Gdyby nie to, że Hermiona Granger dumnie nosiła na piersi symbol odważnego lwa, na pewno przyznałaby, że właśnie w tym momencie, naszły ją intensywne obawy. Za wszelką cenę, nie chciała dać po sobie tego poznać i chyba podziałało, bo Blaise szedł u jej boku nieustannie nawijając, charakterystyczną dla niego dowcipną paplaniną. W końcu dotarli na miejsce. Wejściem była kamienne drzwi, do złudzenia przypominające zwykłą ścianę. Zabini wypowiedział hasło i przepuścił dziewczynę w drzwiach. Chociaż na twarzy spokojna, wewnątrz mnożyły się jej nieme pytania i wątpliwości, odetchnęła głośno i weszła do środka.
Pokój Wspólny Ślizgonów był dużo obszerniejszy niż skromna wieża Gryffindoru. Ściany w kolorach popielatej szarości przyozdobione były licznymi herbami ich domu. Szykowne fotele i liczne kanapy wykonane ze szmaragdowego materiału porozstawiane były w niemal każdym miejscu. Gdzieniegdzie stały regały i stoliki wykonane z solidnego, mahoniowego drewna. W centrum znajdował się stylowy kominek, wokół którego skupionych było najwięcej osób. Na podłodze leżał jeden ogromny i puszysty dywan, a całość dopełniały kunsztowne żyrandole wykonane ze srebra. Kiedy tylko znaleźli się w środku, wszyscy natychmiastowo spojrzeli w ich stronę. Hermiona odruchowo zatrzymała się na środku, skrępowana przez dziesiątki wlepionych w nią oczu. Miała ochotę jak najszybciej wybiec stamtąd i znaleźć się w swoim dormitorium, najlepiej razem z Ginny. Ktoś szarpnął ją za rękę, zmuszając ją do ruszenia się z miejsca. Blaise z uśmiechem szerszym niż zwykle, prowadził ją w stronę kamionkowych schodków.
-Idę do dormitorium z moją przyszłą dziewczyną, a więc pozwólcie nam na chwilę skupienia. Chętnym rozdamy autografy później. –powiedział odwracając się do tłumu gapiów i z dumą zaprowadził dziewczynę na górę, nim zdążyła zareagować na jego słowa.

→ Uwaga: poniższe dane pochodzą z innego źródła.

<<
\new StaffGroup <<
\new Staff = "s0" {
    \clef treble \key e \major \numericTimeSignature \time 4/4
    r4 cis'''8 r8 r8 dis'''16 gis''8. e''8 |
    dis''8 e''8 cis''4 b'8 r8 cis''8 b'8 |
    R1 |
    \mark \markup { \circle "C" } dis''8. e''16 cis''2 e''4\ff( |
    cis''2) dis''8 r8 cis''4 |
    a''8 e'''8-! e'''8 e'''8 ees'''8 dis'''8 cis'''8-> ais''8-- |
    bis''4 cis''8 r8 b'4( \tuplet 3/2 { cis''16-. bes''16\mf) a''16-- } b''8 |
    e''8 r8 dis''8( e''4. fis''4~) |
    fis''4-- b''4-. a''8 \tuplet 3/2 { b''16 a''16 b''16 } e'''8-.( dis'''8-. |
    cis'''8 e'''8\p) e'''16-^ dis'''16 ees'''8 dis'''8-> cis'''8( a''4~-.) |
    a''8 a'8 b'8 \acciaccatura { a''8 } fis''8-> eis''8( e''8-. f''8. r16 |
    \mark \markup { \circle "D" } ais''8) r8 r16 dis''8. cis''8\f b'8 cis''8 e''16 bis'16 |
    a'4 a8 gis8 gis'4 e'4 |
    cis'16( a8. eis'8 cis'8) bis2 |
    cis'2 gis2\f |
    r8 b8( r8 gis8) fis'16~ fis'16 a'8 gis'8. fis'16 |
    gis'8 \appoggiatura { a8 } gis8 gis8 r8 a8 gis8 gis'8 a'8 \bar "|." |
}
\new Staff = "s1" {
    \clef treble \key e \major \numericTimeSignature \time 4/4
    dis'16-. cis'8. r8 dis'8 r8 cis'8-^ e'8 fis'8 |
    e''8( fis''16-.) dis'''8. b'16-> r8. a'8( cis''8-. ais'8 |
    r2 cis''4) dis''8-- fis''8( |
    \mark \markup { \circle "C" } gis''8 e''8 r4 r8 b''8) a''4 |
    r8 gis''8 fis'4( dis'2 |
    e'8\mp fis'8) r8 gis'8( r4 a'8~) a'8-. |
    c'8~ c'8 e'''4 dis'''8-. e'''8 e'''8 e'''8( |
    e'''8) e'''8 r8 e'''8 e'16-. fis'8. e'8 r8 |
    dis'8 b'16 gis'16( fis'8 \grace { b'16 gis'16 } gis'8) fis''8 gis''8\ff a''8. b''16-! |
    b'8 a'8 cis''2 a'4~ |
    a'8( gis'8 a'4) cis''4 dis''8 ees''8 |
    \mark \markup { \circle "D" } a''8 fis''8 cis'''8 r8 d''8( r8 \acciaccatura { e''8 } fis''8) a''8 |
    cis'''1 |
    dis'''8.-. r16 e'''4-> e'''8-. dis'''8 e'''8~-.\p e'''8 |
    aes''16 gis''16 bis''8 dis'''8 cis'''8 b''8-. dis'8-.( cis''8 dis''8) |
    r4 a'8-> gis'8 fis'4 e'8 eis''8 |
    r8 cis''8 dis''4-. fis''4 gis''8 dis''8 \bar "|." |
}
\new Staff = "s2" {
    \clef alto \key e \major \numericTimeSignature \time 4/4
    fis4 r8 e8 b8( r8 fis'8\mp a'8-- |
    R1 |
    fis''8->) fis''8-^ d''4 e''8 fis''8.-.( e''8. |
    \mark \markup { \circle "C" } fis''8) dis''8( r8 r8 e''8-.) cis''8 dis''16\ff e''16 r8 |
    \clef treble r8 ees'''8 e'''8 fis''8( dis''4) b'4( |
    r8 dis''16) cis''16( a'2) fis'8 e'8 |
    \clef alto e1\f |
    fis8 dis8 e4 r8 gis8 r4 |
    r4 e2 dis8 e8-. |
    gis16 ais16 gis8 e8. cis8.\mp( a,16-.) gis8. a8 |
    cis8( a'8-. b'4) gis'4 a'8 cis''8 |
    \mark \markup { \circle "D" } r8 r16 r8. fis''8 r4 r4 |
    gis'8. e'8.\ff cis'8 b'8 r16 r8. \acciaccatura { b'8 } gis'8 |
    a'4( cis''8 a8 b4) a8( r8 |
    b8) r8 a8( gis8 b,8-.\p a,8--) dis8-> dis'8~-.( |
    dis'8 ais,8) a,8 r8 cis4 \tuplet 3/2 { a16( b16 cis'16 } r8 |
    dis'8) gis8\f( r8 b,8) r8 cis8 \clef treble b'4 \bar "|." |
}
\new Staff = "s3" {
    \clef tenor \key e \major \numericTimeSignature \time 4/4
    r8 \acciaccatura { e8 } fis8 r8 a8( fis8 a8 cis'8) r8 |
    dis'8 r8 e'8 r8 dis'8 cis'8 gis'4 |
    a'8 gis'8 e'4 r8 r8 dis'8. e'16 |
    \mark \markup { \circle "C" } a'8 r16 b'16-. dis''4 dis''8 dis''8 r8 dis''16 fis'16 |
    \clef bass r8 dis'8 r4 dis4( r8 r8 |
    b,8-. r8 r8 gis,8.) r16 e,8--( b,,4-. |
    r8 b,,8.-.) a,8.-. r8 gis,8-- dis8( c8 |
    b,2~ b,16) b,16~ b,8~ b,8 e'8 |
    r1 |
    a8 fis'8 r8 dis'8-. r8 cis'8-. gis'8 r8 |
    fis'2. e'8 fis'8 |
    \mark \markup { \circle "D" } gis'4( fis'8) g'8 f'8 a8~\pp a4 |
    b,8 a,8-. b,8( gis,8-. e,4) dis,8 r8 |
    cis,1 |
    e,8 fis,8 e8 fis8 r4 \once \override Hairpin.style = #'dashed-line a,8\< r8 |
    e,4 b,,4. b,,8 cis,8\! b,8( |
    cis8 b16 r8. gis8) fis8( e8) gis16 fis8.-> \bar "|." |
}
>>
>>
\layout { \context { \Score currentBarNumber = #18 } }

Dormitorium Ślizgonów urządzone było w podobnym stylu co Pokój Wspólny. Jedynymi słowami, którymi można by było je określić to przepych, elegancja i tajemniczość. Tutaj też obecne były mahoniowe meble, regał z książkami, stolik, dwa fotele, mały kominek i dwa łóżka. DWA ŁÓŻKA? No tak, przecież oczywiste było, że Bliase nie mieszka sam, ale nawet się nad tym nie zastanawiała. Okropna myśl przemknęła jej przez głowę, obawiała się, że jego współlokatorem jest Malfoy. A tego już nie zniesie.

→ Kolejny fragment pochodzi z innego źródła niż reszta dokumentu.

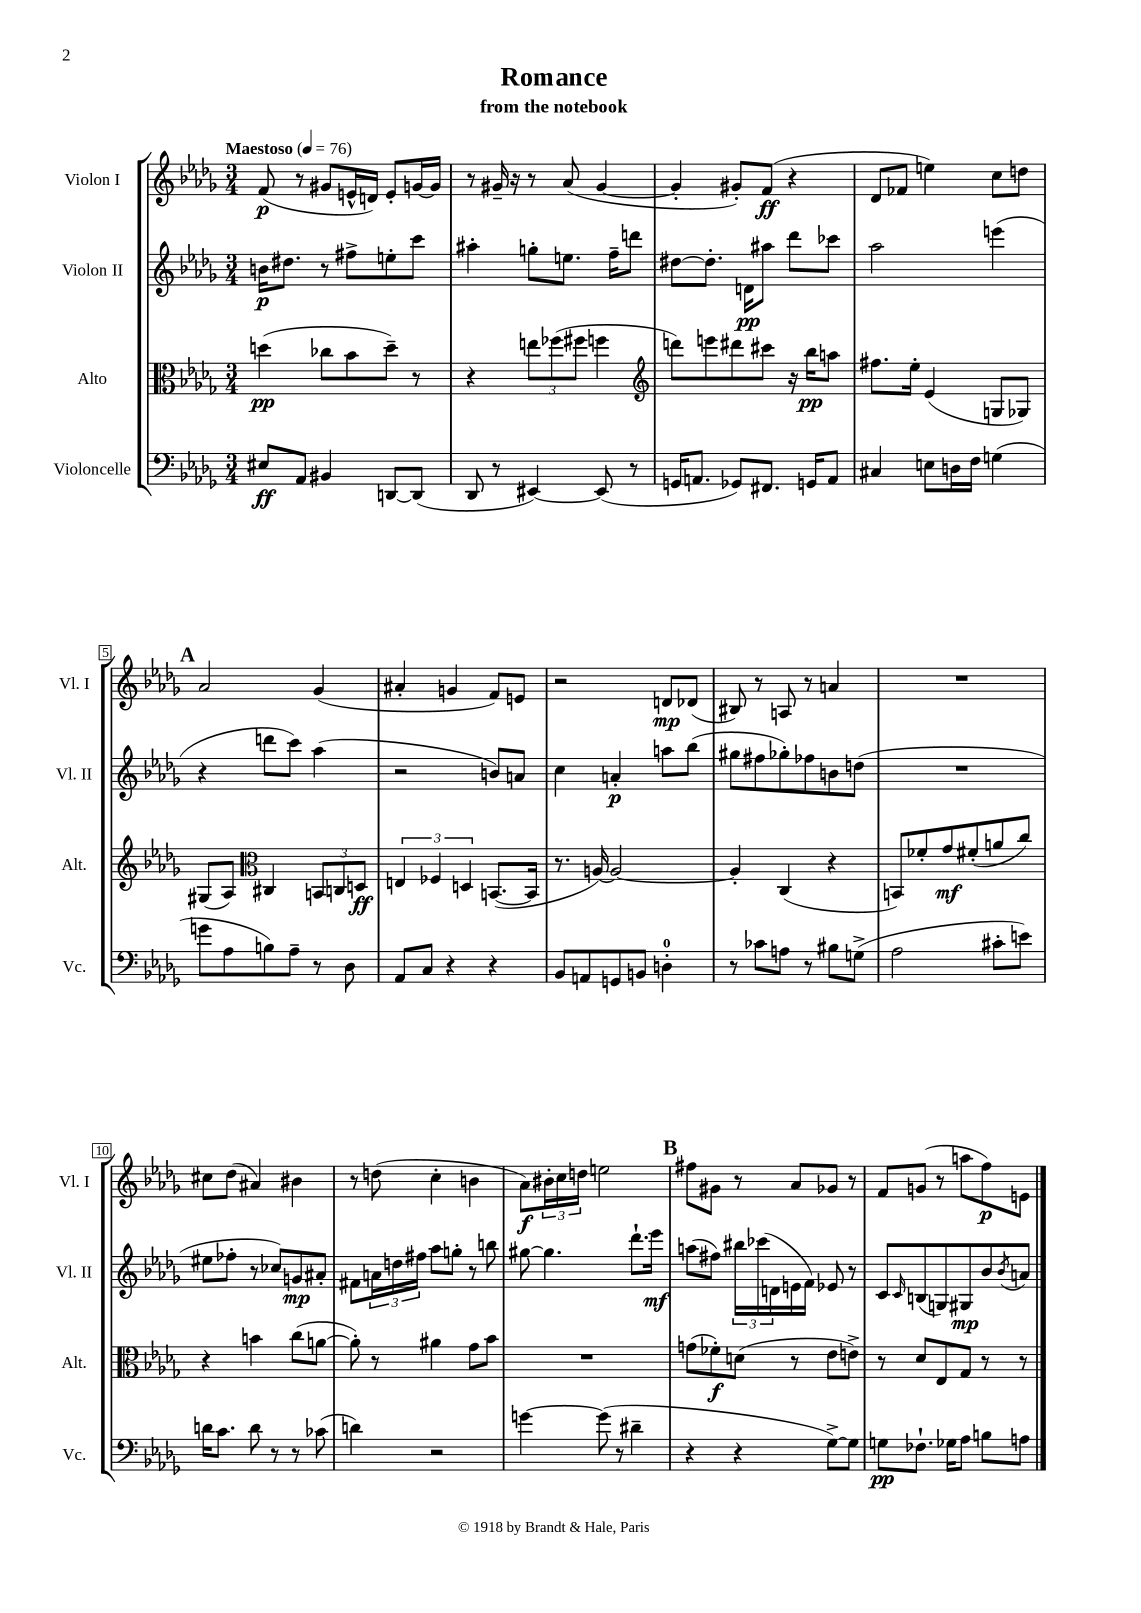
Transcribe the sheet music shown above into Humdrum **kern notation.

**kern	**kern	**kern	**kern
*staff4	*staff3	*staff2	*staff1
*clefF4	*clefC3	*clefG2	*clefG2
*k[b-e-a-d-g-]	*k[b-e-a-d-g-]	*k[b-e-a-d-g-]	*k[b-e-a-d-g-]
*M3/4	*M3/4	*M3/4	*M3/4
*MM76	*MM76	*MM76	*MM76
8E#	(4dd	16b	(8f
.	.	8.dd#	.
8AA-	.	.	8r
4BB#	8cc-	8r	8g#
.	8b-	8ff#^	16e^^
.	.	.	16d)
[8DD	8dd~)	8ee'	8e'
(8DD]	8r	8ccc	[16g
.	.	.	16g]
=	=	=	=
8DD-	4r	4aa#'	8r
8r	.	.	16g#~
.	.	.	16r
[4EE#)	12ee	8gg'	8r
.	(12ff-	.	.
.	.	8.ee	(8a-
.	12ff#	.	.
(8EE#]	4ff	.	[4g#
.	.	16ff~	.
8r	.	8ddd	.
=	=	=	=
*	*clefG2	*	*
16GG	8ddd)	[8dd#	4g#']
8.AA	.	.	.
.	8eee	8.dd#']	.
8GG-)	8ddd#	.	8g#')
.	.	16d	.
8.FF#	8ccc#	8aa#	(8f
.	16r	8ddd-	4r
16GG	16bb-	.	.
8AA	8aa	8ccc-	.
=	=	=	=
4C#	8.ff#	2aa-	8d-
.	.	.	8f-
.	16ee-'	.	.
8E	(4e-	.	4ee)
16D	.	.	.
16F	.	.	.
(4G	8G	(4eee	8cc
.	8G-)	.	8dd
=	=	=	=
8g	(8G#	4r	2a-
8A-	8A-)	.	.
*	*clefC3	*	*
8B)	4C#	8ddd	.
8A-~	.	8ccc)	.
8r	12BB	(4aa-	(4g-
.	12C	.	.
8D-	.	.	.
.	12D	.	.
=	=	=	=
8AA-	6E	2r	4a#'
8C	.	.	.
.	6F-	.	.
4r	.	.	4g
.	6D	.	.
4r	([8.BB	8b)	8f)
.	.	8a	8e
.	16BB]	.	.
=	=	=	=
8BB-	8.r	4cc	2r
8AA	.	.	.
.	[16A)	.	.
8GG	2A_	4a'	.
8BB	.	.	.
4D'	.	8aa	8d
.	.	(8bb-	(8d-
=	=	=	=
8r	4A']	8gg#	8B#)
8c-	.	8ff#	8r
8A	(4C	8gg-')	8A
8r	.	8ff-	8r
8B#	4r	8b	4a
(8G^	.	(8dd	.
=	=	=	=
2A-	8BB)	2.r	2.r
.	8f-'	.	.
.	8g-	.	.
.	(8f#'	.	.
8c#'	8a	.	.
8e)	8cc)	.	.
=	=	=	=
16d	4r	8ee#	8cc#
8.c	.	.	.
.	.	8ff-'	(8dd-
8d	4b	8r	4a#)
8r	.	8cc-)	.
8r	(8cc	8g	4b#
(8c-	[8a	8a#'	.
=	=	=	=
4d)	8a'])	8f#	8r
.	8r	24a	(8dd
.	.	24dd	.
.	.	24ff#	.
2r	4a#	8aa-	4cc'
.	.	8gg'	.
.	8g-	8r	4b
.	8b-	8bb	.
=	=	=	=
[4g	2.r	[8gg#	8a-)
.	.	4.gg#]	24b#'
.	.	.	24cc
.	.	.	24dd
(8g]	.	.	2ee
8r	.	.	.
4d#~	.	8.ddd-`	.
.	.	16eee-	.
=	=	=	=
4r	(8g	(8aa	8ff#
.	8f-')	8ff#)	8g#
4r	(8d	24bb#	8r
.	.	(24ccc-	.
.	.	24d	.
.	8r	16e	8a-
.	.	16f)	.
[8G-^)	8e-	8e-	8g-
8G-]	8e^)	8r	8r
=	=	=	=
8G	8r	8c	8f
.	.	16qqc	.
8.F-`	8d-	(8B	(8g
.	8E-	8G)	8r
16G-	.	.	.
8A-	8G-	8G#	8aa
8B	8r	8b-	8ff)
.	.	8qb-	.
8A	8r	8a	8e
==	==	==	==
*-	*-	*-	*-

-Witaj w moich skromnych progach- Zabini puścił ją w końcu i rozładował wszystkie produkty na stolik.
-Raczej w moich skromnych progach, przypominam cię, że to ja jestem prefektem i to dzięki mojej dobrej woli tu mieszkasz- rozległ się głos dochodzący zza filara. Tak jak przypuszczała, Blaise dzielił pokój z Malfoy’em. Prychnęła na słowa ‘dobra wola’ i zaczęła przygotowywać się do pracy. Zamierzała sumiennie ignorować ‘TEGO ŚLIZGONA’, a pomyśleć, że mogłaby być teraz na przemiłym spacerze z przemiłym Dannem…

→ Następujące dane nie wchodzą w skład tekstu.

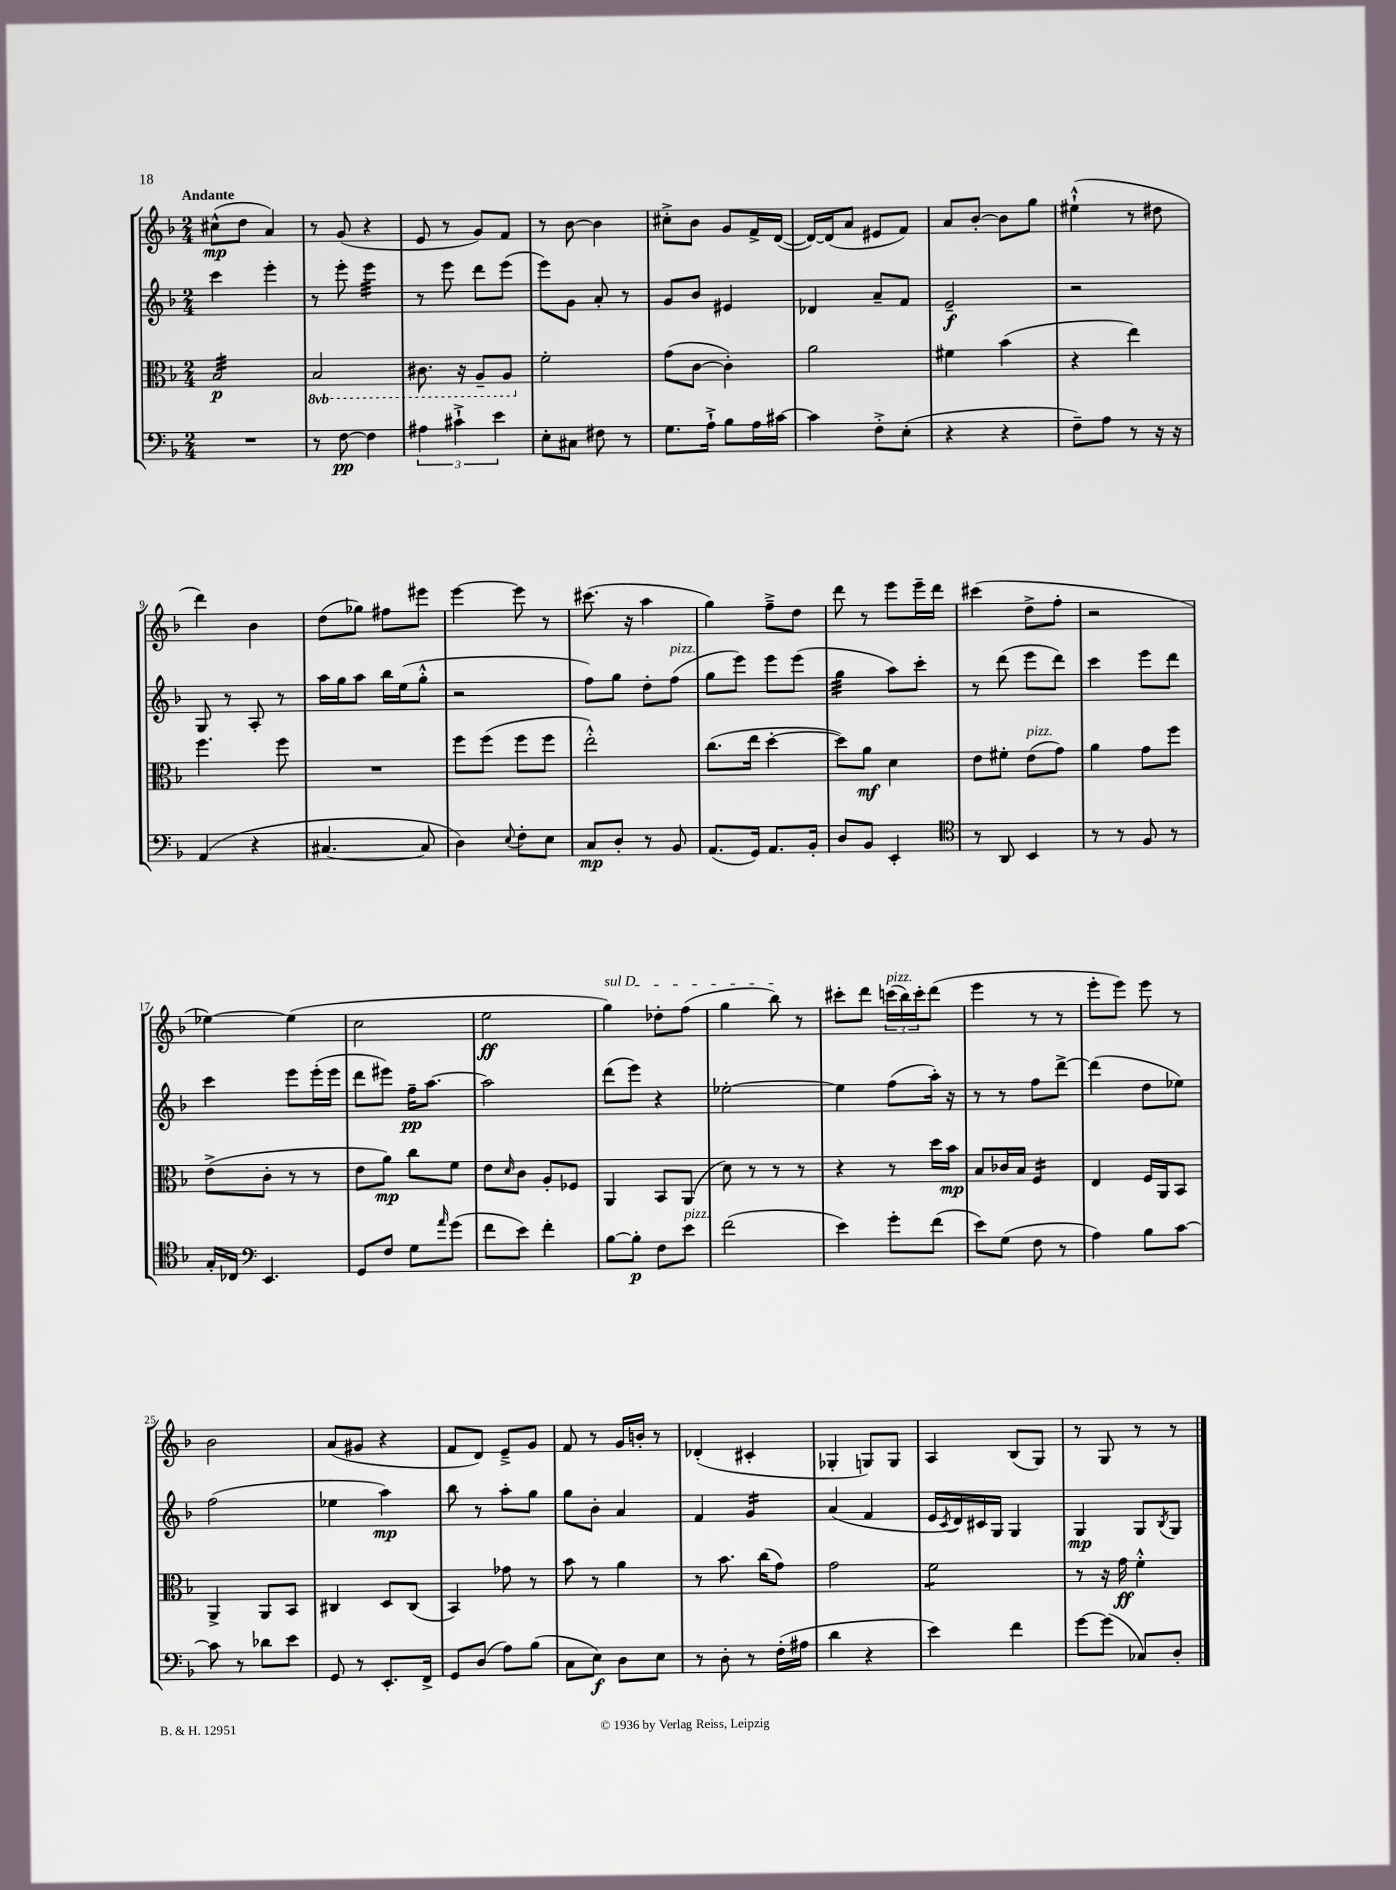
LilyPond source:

-Rozgość się. Draco zajmij się gościem. Hermiono zaraz wracam. –i zanim ktokolwiek zdążył cokolwiek powiedzieć, Blaise’a już nie było. Przez chwilę panowała grobowa cisza przerywana tylko pobrząkiwaniem fiolek ze składnikami. Draco nadal stał oparty o ścianę obserwując energiczne ruchy Gryfonki. Chyba po raz pierwszy widział ją bez grubej szaty, ale w zwykłych, obcisłych jeansach, i białym sweterku z pokaźnym dekoltem. To ubranie w ogóle nie pasowało mu do kujonki Granger, chociaż nie. To ubranie pasowało do nowej Granger, Granger, która podoba się chłopakom, Granger, która nie ma włosów jak po uderzeniu pioruna, Granger, która swój wolny czas spędza nie tylko w bibliotece, ale na dziedzińcu i błoniach. Tak. Obserwował ją od dłuższego czasu, choć sam nie wiedział dlaczego. Przykuwała wzrok, to jedyne wytłumaczenie, jednak on wolał tłumaczyć się tym, że po prostu ‘woli mieć szlamy na oku’. Zwrócił uwagę na to, że od jakiegoś czasu nie spotyka się z Weasley’em , coraz mniej czasu spędza również z Potterem, na ich miejsce znalazła sobie już nowego- Scotta. Tego irytującego Scotta, który myśli, że coś znaczy…
-Naprawdę nie wiem, jak Bliase z tobą wytrzymuje.- rzucił jakby od niechcenia. Hermiona zgromiła go pogardliwym spojrzeniem i z powrotem nachyliła się nad kociołkiem.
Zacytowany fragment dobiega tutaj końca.